The only reason it doesn't currently work is that Vogen emits incorrect triple-slash comments when the underlying type is a generic - which I'll fix soon.

To be honest, I'm now re-thinking the whole thing of constraining the underlying type so that it can't be a collection.

Leave this with me, and I'll think it over again. Thanks for your input, and if you have any thoughts or suggestions on this topic, please let us know.

SteveDunn commented 2 months ago

Also, for array, I don't know what ToString would do by default...

aradalvand commented 2 months ago

Also, for array, I don't know what ToString would do by default...

I think for all collections you could just do something sensible like $"[{string.Join(", ", Value)}]"

SteveDunn commented 2 months ago

After careful consideration, I've left the restriction on ICollection, purely because it enables an easy way to mutate the data in the value object, which Vogen goes to considerable lengths (via the analyzers) to stop. However, you can achieve the same result by using an intermediary underlying type that wraps your collection. I've added an example test to demonstrate.

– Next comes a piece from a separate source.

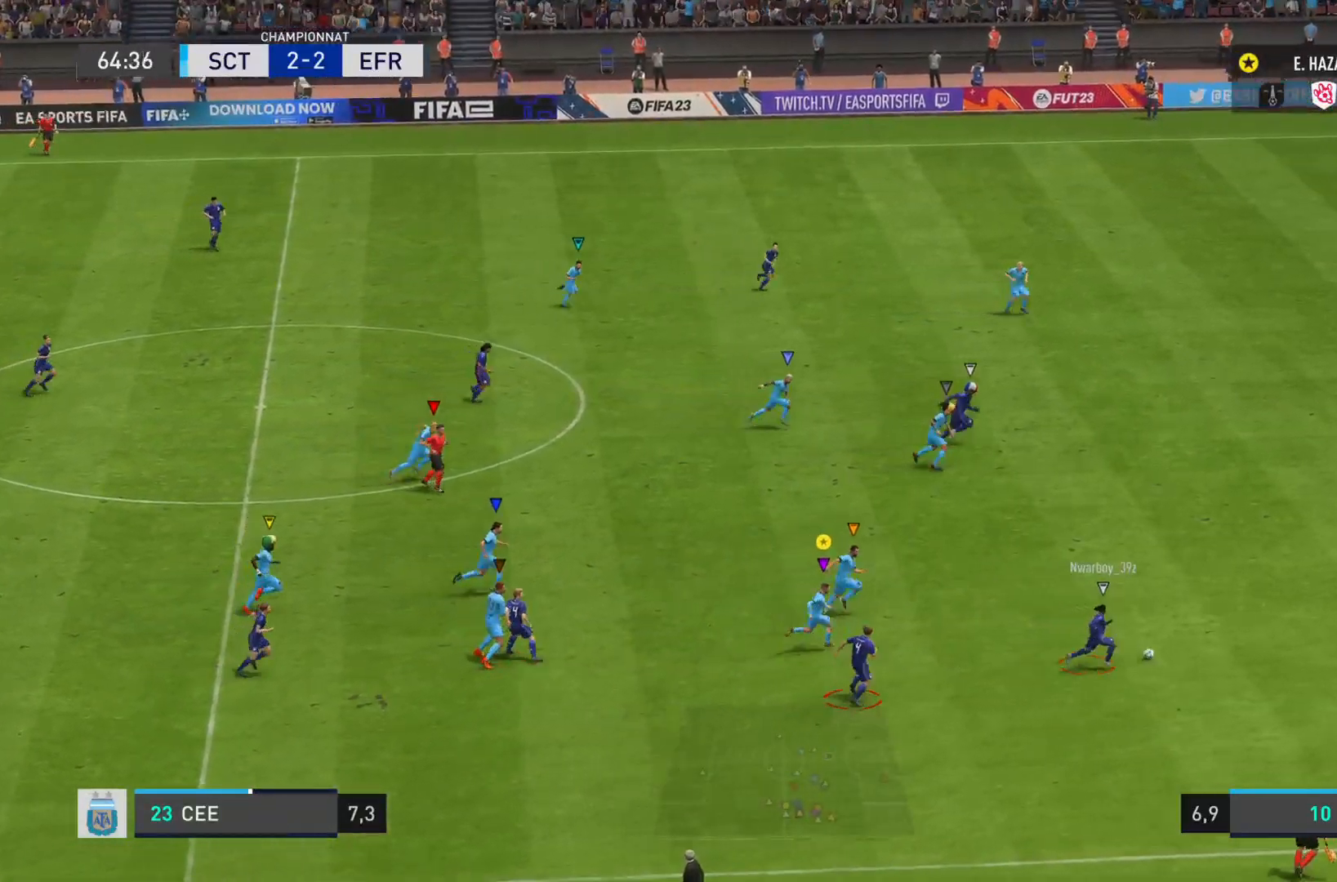
{"buttons": ["R2"], "left_stick": "right", "right_stick": "right", "events": []}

Thanks for reporting - please let me know if you need any further assistance or clarification

aradalvand commented 2 months ago

purely because it enables an easy way to mutate the data in the value object, which Vogen goes to considerable lengths (via the analyzers) to stop.

@SteveDunn Wouldn't it be feasible then to only allow immutable collection types (e.g. ImmutableArray<T>)?